No! Before anyone jumps to conclusions, I do not in any way blame Woolf, Wodehouse, or Christie for Hitler – or for slavery/segregation/American politics until the 1960s for that matter. I’m merely illustrating that what we say (whether in writing, in speech, in blogs) has a layering effect. It’s like millions of pieces of paper or bytes leaning and piling on top of one another.

And, unfortunately, we may not realize that what we said added to the layers of negativity.

Not to get any more political, but only to illustrate today’s potentially rhetorical danger zone: Today, as we know, Osama bin Laden is dead. The Middle East is in upheaval. And there are going to be literary reactions to all of it, on all sides. Books have already been written in reaction to 9/11 (The Reluctant Fundamentalist by Hamid, Extremely Loud and Incredibly Close by Safran Foer, and The Terrorist by Updike to name three wide variations on this theme).

While great writers try so, so, so hard to remain balanced, to just tell the story, to examine what could be the truth from all sides…the truth is, writers are only human. They have biases and prejudices – often fed by their Time. They’re (we’re) bound to fuck up. And only future generations can tell how much so.

But I think, by being aware of what we’re saying, we’ll be able to say it better, without offending too many, and without compromising our own integrity or the integrity of our work.

Okay, I’ve gone on waaaay too long. You’re turn. What’re your thoughts on political correctness? Derogatory terms? The three mentors’ language? Or, you know, if you know a good joke that’ll lighten the heavy discussion…. =)

Comments

7 responses to “Product-of-Your-Time Rhetoric – Is Awareness the Answer?”

  1. Al Avatar

    It seems we need to judge people by the standards of the time.

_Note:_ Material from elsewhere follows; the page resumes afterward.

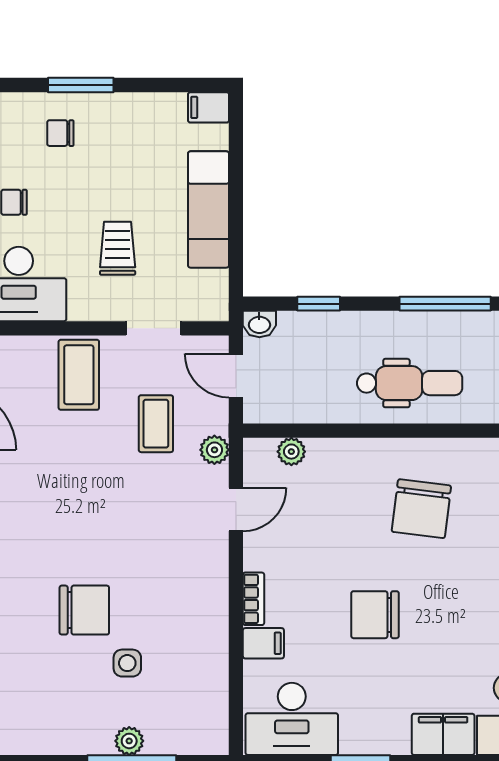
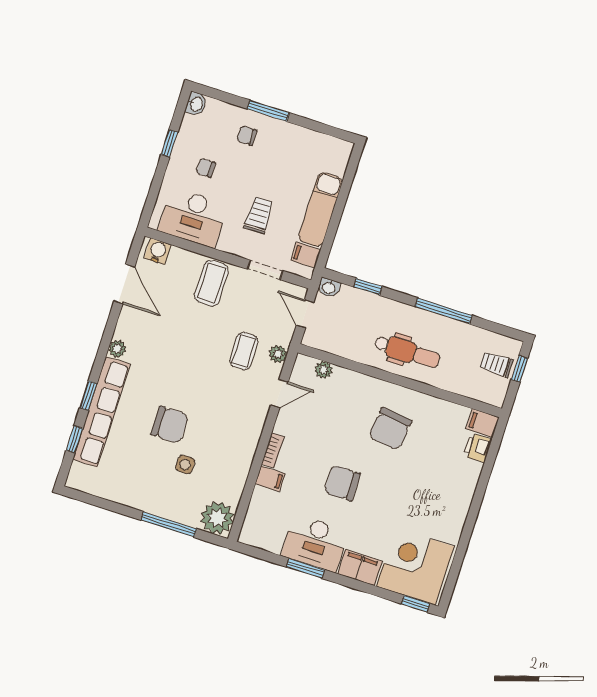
filing cabinet: (208, 107) -> (306, 255), moved
coffee table: (156, 424) -> (244, 351), moved
desk: (292, 719) -> (315, 543), moved
plant: (129, 741) -> (217, 518), moved, width x1.88, depth x1.88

    Language like this raises an issue for authors. In writing historical fiction I want to be authentic, but I don't want to alienate a modern audience.

    A conundrum.

  2. Jenny Maloney Avatar

    Oooo, historical fiction raises a whole set of questions: How authentic? How alienating? Like you said.

    But then you've got genres within genres within the historical genre as well. Generally historical romance won't bring that kind of language in, even to create authenticity. And the newer genres that mix sci-fi/fantasy with history won't because they almost have too much in the text anyway. But literary fiction? Are you almost obligated, as a writer, to get that authenticity in there? If so, how on Earth do you do that without (as you're so rightly concerned about) alienating the savvy audience-of-today?

  3. Debbie Avatar

    Good points. I just finished reading The Help. “Colored” is used all the time with an occasional “nigger” thrown in. It wasn't alienating to me, because that's how people talked then. As a matter of fact, I would have expected more derogatory terms used more frequently.

    The term Politically Correct has been demonized over the past decade or so. IMHO, it simply replaced what used to be called being aware of other people's feelings. And a lot of that can be avoided by not lumping people into categories.

  4. Jenny Maloney Avatar

    Deb-I just picked up The Help today. It was actually the movie preview that convinced me. Somehow, working with all those books, seeing that it was a bestseller, I hadn't looked to see what it was about until I was waiting around to watch Bridesmaids.

    I don't know what that says about my taste….

  5. Deniz Bevan Avatar

    I disagree with revising old books to remove anything our current sensibilities deem is “wrong” – I mean, wouldn't it be silly if a hundred years from now our books were edited to remove, I don't know, any reference to Republicans vs Democrats or something?
    I agree with you that it behooves ([g]) authors to pay extra attention to their word choices. Since words are our medium and we ought to be aware of which ideas and views we're perpetuating.
    It *is* odd that Christie and Woodhouse should have repeated some of those ideas, if only because they both lived through WWII.

  6. Jenny Maloney Avatar

    I'm pretty sure that the examples from Christie and Wodehouse are earlier works–pre WWII.

  7. Deniz Bevan Avatar

    Aha, that's what I thought. I bet that would have made a difference to them.